餌づけされたハトやカラスによる大量のふんや鳴き声についての苦情が相次いでいるとして、大阪市が無責任な餌やりを禁じる条例制定を検討していることが、分かった。住民からの陳情を受け、松井一郎市長は「悪質な餌やりは動物愛護ではなく自己満足だ」と問題視。罰則付きの条例制定を目指し、関係部局に規制の具体的な内容をまとめるよう指示した。
陳情を行ったのは、大阪市住吉区の住民たち。住民らは今月10日、野鳥への餌やり行為を規制する条例制定を求め、市議会議長にあてて陳情書を提出した。
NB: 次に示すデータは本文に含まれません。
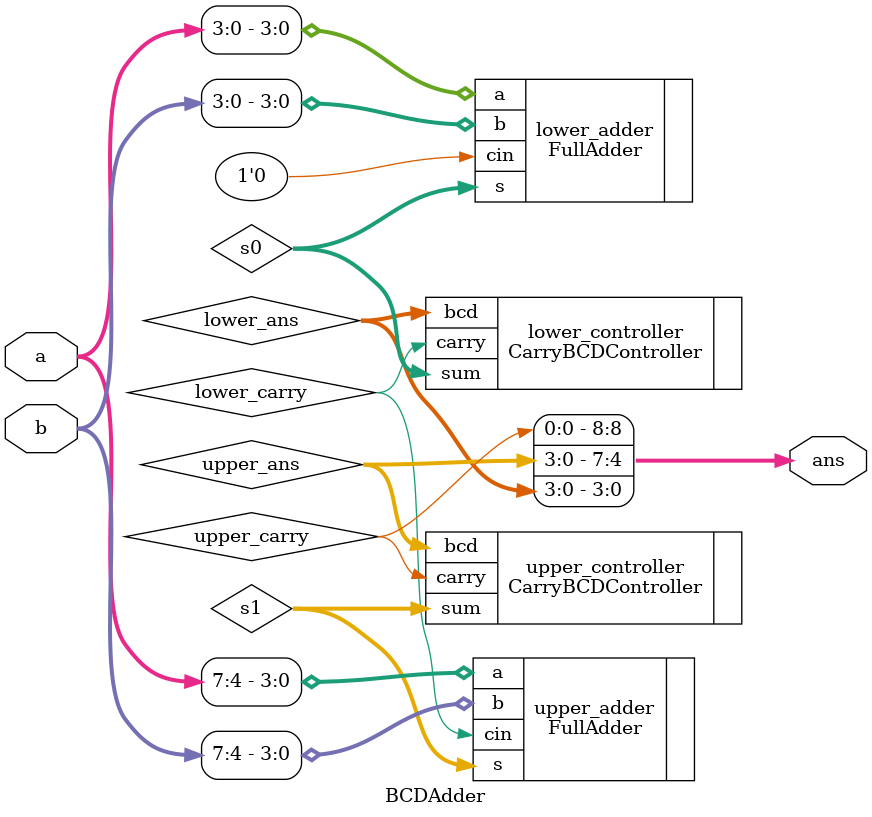
<source format=v>
module BCDAdder (
    input [8-1 : 0] a, b,
    output [9-1 : 0] ans
);

    wire lower_carry, upper_carry;

    wire [5-1 : 0] s0, s1;

    wire [4-1 : 0] lower_ans, upper_ans;
    
    FullAdder lower_adder (
        .a(a[3:0]), .b(b[3:0]),
        .cin(1'b0), .s(s0)
    );

    FullAdder upper_adder (
        .a(a[7:4]), .b(b[7:4]),
        .cin(lower_carry), .s(s1)
    );

    CarryBCDController lower_controller (
        .sum(s0),
        .bcd(lower_ans),
        .carry(lower_carry)
    );

    CarryBCDController upper_controller (
        .sum(s1),
        .bcd(upper_ans),
        .carry(upper_carry)
    );

    assign ans = {upper_carry, upper_ans, lower_ans};
endmodule

</source>
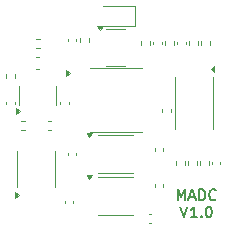
<source format=gbr>
G04 #@! TF.GenerationSoftware,KiCad,Pcbnew,9.0.3*
G04 #@! TF.CreationDate,2025-08-06T23:44:27+02:00*
G04 #@! TF.ProjectId,MADC,4d414443-2e6b-4696-9361-645f70636258,rev?*
G04 #@! TF.SameCoordinates,Original*
G04 #@! TF.FileFunction,Legend,Top*
G04 #@! TF.FilePolarity,Positive*
%FSLAX46Y46*%
G04 Gerber Fmt 4.6, Leading zero omitted, Abs format (unit mm)*
G04 Created by KiCad (PCBNEW 9.0.3) date 2025-08-06 23:44:27*
%MOMM*%
%LPD*%
G01*
G04 APERTURE LIST*
%ADD10C,0.200000*%
%ADD11C,0.120000*%
G04 APERTURE END LIST*
D10*
X149036285Y-99776507D02*
X149036285Y-98876507D01*
X149036285Y-98876507D02*
X149336285Y-99519364D01*
X149336285Y-99519364D02*
X149636285Y-98876507D01*
X149636285Y-98876507D02*
X149636285Y-99776507D01*
X150021999Y-99519364D02*
X150450571Y-99519364D01*
X149936285Y-99776507D02*
X150236285Y-98876507D01*
X150236285Y-98876507D02*
X150536285Y-99776507D01*
X150836285Y-99776507D02*
X150836285Y-98876507D01*
X150836285Y-98876507D02*
X151050571Y-98876507D01*
X151050571Y-98876507D02*
X151179142Y-98919364D01*
X151179142Y-98919364D02*
X151264857Y-99005078D01*
X151264857Y-99005078D02*
X151307714Y-99090792D01*
X151307714Y-99090792D02*
X151350571Y-99262221D01*
X151350571Y-99262221D02*
X151350571Y-99390792D01*
X151350571Y-99390792D02*
X151307714Y-99562221D01*
X151307714Y-99562221D02*
X151264857Y-99647935D01*
X151264857Y-99647935D02*
X151179142Y-99733650D01*
X151179142Y-99733650D02*
X151050571Y-99776507D01*
X151050571Y-99776507D02*
X150836285Y-99776507D01*
X152250571Y-99690792D02*
X152207714Y-99733650D01*
X152207714Y-99733650D02*
X152079142Y-99776507D01*
X152079142Y-99776507D02*
X151993428Y-99776507D01*
X151993428Y-99776507D02*
X151864857Y-99733650D01*
X151864857Y-99733650D02*
X151779142Y-99647935D01*
X151779142Y-99647935D02*
X151736285Y-99562221D01*
X151736285Y-99562221D02*
X151693428Y-99390792D01*
X151693428Y-99390792D02*
X151693428Y-99262221D01*
X151693428Y-99262221D02*
X151736285Y-99090792D01*
X151736285Y-99090792D02*
X151779142Y-99005078D01*
X151779142Y-99005078D02*
X151864857Y-98919364D01*
X151864857Y-98919364D02*
X151993428Y-98876507D01*
X151993428Y-98876507D02*
X152079142Y-98876507D01*
X152079142Y-98876507D02*
X152207714Y-98919364D01*
X152207714Y-98919364D02*
X152250571Y-98962221D01*
X149250571Y-100325457D02*
X149550571Y-101225457D01*
X149550571Y-101225457D02*
X149850571Y-100325457D01*
X150622000Y-101225457D02*
X150107714Y-101225457D01*
X150364857Y-101225457D02*
X150364857Y-100325457D01*
X150364857Y-100325457D02*
X150279143Y-100454028D01*
X150279143Y-100454028D02*
X150193428Y-100539742D01*
X150193428Y-100539742D02*
X150107714Y-100582600D01*
X151007714Y-101139742D02*
X151050571Y-101182600D01*
X151050571Y-101182600D02*
X151007714Y-101225457D01*
X151007714Y-101225457D02*
X150964857Y-101182600D01*
X150964857Y-101182600D02*
X151007714Y-101139742D01*
X151007714Y-101139742D02*
X151007714Y-101225457D01*
X151607714Y-100325457D02*
X151693428Y-100325457D01*
X151693428Y-100325457D02*
X151779142Y-100368314D01*
X151779142Y-100368314D02*
X151822000Y-100411171D01*
X151822000Y-100411171D02*
X151864857Y-100496885D01*
X151864857Y-100496885D02*
X151907714Y-100668314D01*
X151907714Y-100668314D02*
X151907714Y-100882600D01*
X151907714Y-100882600D02*
X151864857Y-101054028D01*
X151864857Y-101054028D02*
X151822000Y-101139742D01*
X151822000Y-101139742D02*
X151779142Y-101182600D01*
X151779142Y-101182600D02*
X151693428Y-101225457D01*
X151693428Y-101225457D02*
X151607714Y-101225457D01*
X151607714Y-101225457D02*
X151522000Y-101182600D01*
X151522000Y-101182600D02*
X151479142Y-101139742D01*
X151479142Y-101139742D02*
X151436285Y-101054028D01*
X151436285Y-101054028D02*
X151393428Y-100882600D01*
X151393428Y-100882600D02*
X151393428Y-100668314D01*
X151393428Y-100668314D02*
X151436285Y-100496885D01*
X151436285Y-100496885D02*
X151479142Y-100411171D01*
X151479142Y-100411171D02*
X151522000Y-100368314D01*
X151522000Y-100368314D02*
X151607714Y-100325457D01*
D11*
G04 #@! TO.C,C6*
X134514000Y-91682835D02*
X134514000Y-91451165D01*
X135234000Y-91682835D02*
X135234000Y-91451165D01*
G04 #@! TO.C,D1*
X145374000Y-83351000D02*
X142714000Y-83351000D01*
X145374000Y-85051000D02*
X142714000Y-85051000D01*
X145374000Y-85051000D02*
X145374000Y-83351000D01*
G04 #@! TO.C,R12*
X149861000Y-96814621D02*
X149861000Y-96479379D01*
X150621000Y-96814621D02*
X150621000Y-96479379D01*
G04 #@! TO.C,R2*
X136057621Y-93092000D02*
X135722379Y-93092000D01*
X136057621Y-93852000D02*
X135722379Y-93852000D01*
G04 #@! TO.C,C15*
X148992000Y-86602835D02*
X148992000Y-86371165D01*
X149712000Y-86602835D02*
X149712000Y-86371165D01*
G04 #@! TO.C,U6*
X148758000Y-91563500D02*
X148758000Y-89363500D01*
X148758000Y-91563500D02*
X148758000Y-93763500D01*
X151978000Y-91563500D02*
X151978000Y-89363500D01*
X151978000Y-91563500D02*
X151978000Y-93763500D01*
X152133000Y-88903500D02*
X151803000Y-88663500D01*
X152133000Y-88423500D01*
X152133000Y-88903500D01*
G36*
X152133000Y-88903500D02*
G01*
X151803000Y-88663500D01*
X152133000Y-88423500D01*
X152133000Y-88903500D01*
G37*
G04 #@! TO.C,C7*
X138291835Y-93112000D02*
X138060165Y-93112000D01*
X138291835Y-93832000D02*
X138060165Y-93832000D01*
G04 #@! TO.C,R11*
X148845000Y-96814621D02*
X148845000Y-96479379D01*
X149605000Y-96814621D02*
X149605000Y-96479379D01*
G04 #@! TO.C,R9*
X147956000Y-86654621D02*
X147956000Y-86319379D01*
X148716000Y-86654621D02*
X148716000Y-86319379D01*
G04 #@! TO.C,C8*
X137300580Y-87628000D02*
X137019420Y-87628000D01*
X137300580Y-88648000D02*
X137019420Y-88648000D01*
G04 #@! TO.C,C11*
X139086000Y-91682835D02*
X139086000Y-91451165D01*
X139806000Y-91682835D02*
X139806000Y-91451165D01*
G04 #@! TO.C,C16*
X151913000Y-96762835D02*
X151913000Y-96531165D01*
X152633000Y-96762835D02*
X152633000Y-96531165D01*
G04 #@! TO.C,C12*
X146960000Y-86602835D02*
X146960000Y-86371165D01*
X147680000Y-86602835D02*
X147680000Y-86371165D01*
G04 #@! TO.C,C1*
X147722000Y-92317835D02*
X147722000Y-92086165D01*
X148442000Y-92317835D02*
X148442000Y-92086165D01*
G04 #@! TO.C,C4*
X139467000Y-99833165D02*
X139467000Y-100064835D01*
X140187000Y-99833165D02*
X140187000Y-100064835D01*
G04 #@! TO.C,R10*
X150877000Y-96479379D02*
X150877000Y-96814621D01*
X151637000Y-96479379D02*
X151637000Y-96814621D01*
G04 #@! TO.C,R8*
X151004000Y-86319379D02*
X151004000Y-86654621D01*
X151764000Y-86319379D02*
X151764000Y-86654621D01*
G04 #@! TO.C,C2*
X146800835Y-100986000D02*
X146569165Y-100986000D01*
X146800835Y-101706000D02*
X146569165Y-101706000D01*
G04 #@! TO.C,U4*
X135600000Y-90932000D02*
X135600000Y-90132000D01*
X135600000Y-90932000D02*
X135600000Y-91732000D01*
X138720000Y-90932000D02*
X138720000Y-90132000D01*
X138720000Y-90932000D02*
X138720000Y-91732000D01*
X135650000Y-92232000D02*
X135320000Y-92472000D01*
X135320000Y-91992000D01*
X135650000Y-92232000D01*
G36*
X135650000Y-92232000D02*
G01*
X135320000Y-92472000D01*
X135320000Y-91992000D01*
X135650000Y-92232000D01*
G37*
G04 #@! TO.C,U1*
X143764000Y-88574500D02*
X141564000Y-88574500D01*
X143764000Y-88574500D02*
X145964000Y-88574500D01*
X143764000Y-94044500D02*
X141564000Y-94044500D01*
X143764000Y-94044500D02*
X145964000Y-94044500D01*
X139904000Y-89034500D02*
X139574000Y-89274500D01*
X139574000Y-88794500D01*
X139904000Y-89034500D01*
G36*
X139904000Y-89034500D02*
G01*
X139574000Y-89274500D01*
X139574000Y-88794500D01*
X139904000Y-89034500D01*
G37*
G04 #@! TO.C,U3*
X143764000Y-94275000D02*
X142264000Y-94275000D01*
X143764000Y-94275000D02*
X145264000Y-94275000D01*
X143764000Y-97495000D02*
X142264000Y-97495000D01*
X143764000Y-97495000D02*
X145264000Y-97495000D01*
X141551500Y-94400000D02*
X141311500Y-94070000D01*
X141791500Y-94070000D01*
X141551500Y-94400000D01*
G36*
X141551500Y-94400000D02*
G01*
X141311500Y-94070000D01*
X141791500Y-94070000D01*
X141551500Y-94400000D01*
G37*
G04 #@! TO.C,C13*
X139721000Y-86113665D02*
X139721000Y-86345335D01*
X140441000Y-86113665D02*
X140441000Y-86345335D01*
G04 #@! TO.C,C3*
X147087000Y-95616335D02*
X147087000Y-95384665D01*
X147807000Y-95616335D02*
X147807000Y-95384665D01*
G04 #@! TO.C,U5*
X143764000Y-85308000D02*
X142964000Y-85308000D01*
X143764000Y-85308000D02*
X144564000Y-85308000D01*
X143764000Y-88428000D02*
X142964000Y-88428000D01*
X143764000Y-88428000D02*
X144564000Y-88428000D01*
X142464000Y-85358000D02*
X142224000Y-85028000D01*
X142704000Y-85028000D01*
X142464000Y-85358000D01*
G36*
X142464000Y-85358000D02*
G01*
X142224000Y-85028000D01*
X142704000Y-85028000D01*
X142464000Y-85358000D01*
G37*
G04 #@! TO.C,R3*
X136992379Y-86107000D02*
X137327621Y-86107000D01*
X136992379Y-86867000D02*
X137327621Y-86867000D01*
G04 #@! TO.C,C9*
X139721000Y-95769165D02*
X139721000Y-96000835D01*
X140441000Y-95769165D02*
X140441000Y-96000835D01*
G04 #@! TO.C,RN3*
X135423000Y-97155000D02*
X135423000Y-95655000D01*
X135423000Y-97155000D02*
X135423000Y-98655000D01*
X138643000Y-97155000D02*
X138643000Y-95655000D01*
X138643000Y-97155000D02*
X138643000Y-98655000D01*
X135598000Y-99342500D02*
X135268000Y-99582500D01*
X135268000Y-99102500D01*
X135598000Y-99342500D01*
G36*
X135598000Y-99342500D02*
G01*
X135268000Y-99582500D01*
X135268000Y-99102500D01*
X135598000Y-99342500D01*
G37*
G04 #@! TO.C,R1*
X134494000Y-89116879D02*
X134494000Y-89452121D01*
X135254000Y-89116879D02*
X135254000Y-89452121D01*
G04 #@! TO.C,R7*
X149988000Y-86654621D02*
X149988000Y-86319379D01*
X150748000Y-86654621D02*
X150748000Y-86319379D01*
G04 #@! TO.C,C10*
X147087000Y-98436165D02*
X147087000Y-98667835D01*
X147807000Y-98436165D02*
X147807000Y-98667835D01*
G04 #@! TO.C,U2*
X143764000Y-97827500D02*
X142264000Y-97827500D01*
X143764000Y-97827500D02*
X145264000Y-97827500D01*
X143764000Y-101047500D02*
X142264000Y-101047500D01*
X143764000Y-101047500D02*
X145264000Y-101047500D01*
X141551500Y-98002500D02*
X141311500Y-97672500D01*
X141791500Y-97672500D01*
X141551500Y-98002500D01*
G36*
X141551500Y-98002500D02*
G01*
X141311500Y-97672500D01*
X141791500Y-97672500D01*
X141551500Y-98002500D01*
G37*
G04 #@! TO.C,R5*
X145924000Y-86654621D02*
X145924000Y-86319379D01*
X146684000Y-86654621D02*
X146684000Y-86319379D01*
G04 #@! TO.C,R6*
X140717000Y-86397121D02*
X140717000Y-86061879D01*
X141477000Y-86397121D02*
X141477000Y-86061879D01*
G04 #@! TD*
M02*

</source>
松井市長は翌11日の定例会見で「きちっとルールを設けて、生活環境を守りながら動物愛護が実現できる体制をつくる」と述べ、条例制定の準備を関係部局に指示したと説明した。
市では、年内から来春の議会提案を目標に、対象動物や罰則の内容を検討中。詳細を詰め、警察との調整やパブリックコメントを行う。担当者は「実効性のある案をスピード感を持って作る」としている。
大阪市や地元住民らによると、住吉区内の住宅街ではおよそ10年前から、連日にわたって、数人の人が路上にパンくずや米をまき、これを目当てに多くのハトやカラスが集まっている。
このため、周辺の住民からは、「鳴き声がうるさい」などの苦情が続出。大量のふんが民家の屋根や路面にまき散らされるという被害もあるという。
区役所や警察は餌やりをする人たちに、注意や指導を繰り返してきたが、餌やりを禁じる規制がないこともあり、状況は変わっていないという。
餌やりの規制をめぐっては、大阪府箕面市が平成23年、住民の健康や生活環境の保全を目的に、カラスを対象にした条例を施行。行政指導に従わない悪質違反者には、氏名公表や10万円以下の罰金を科せるようにした。同市によると、条例化が抑止力となり、これまで刑事告発に至った例はない。
また京都市も罰則付きの条例で野生動物への不適切な餌やりを禁止している。昨年は野良猫への餌やりに対し、156件の現地指導を行った。規制により野良猫の収容や殺処分が減り、動物愛護の面でも効果を上げているという。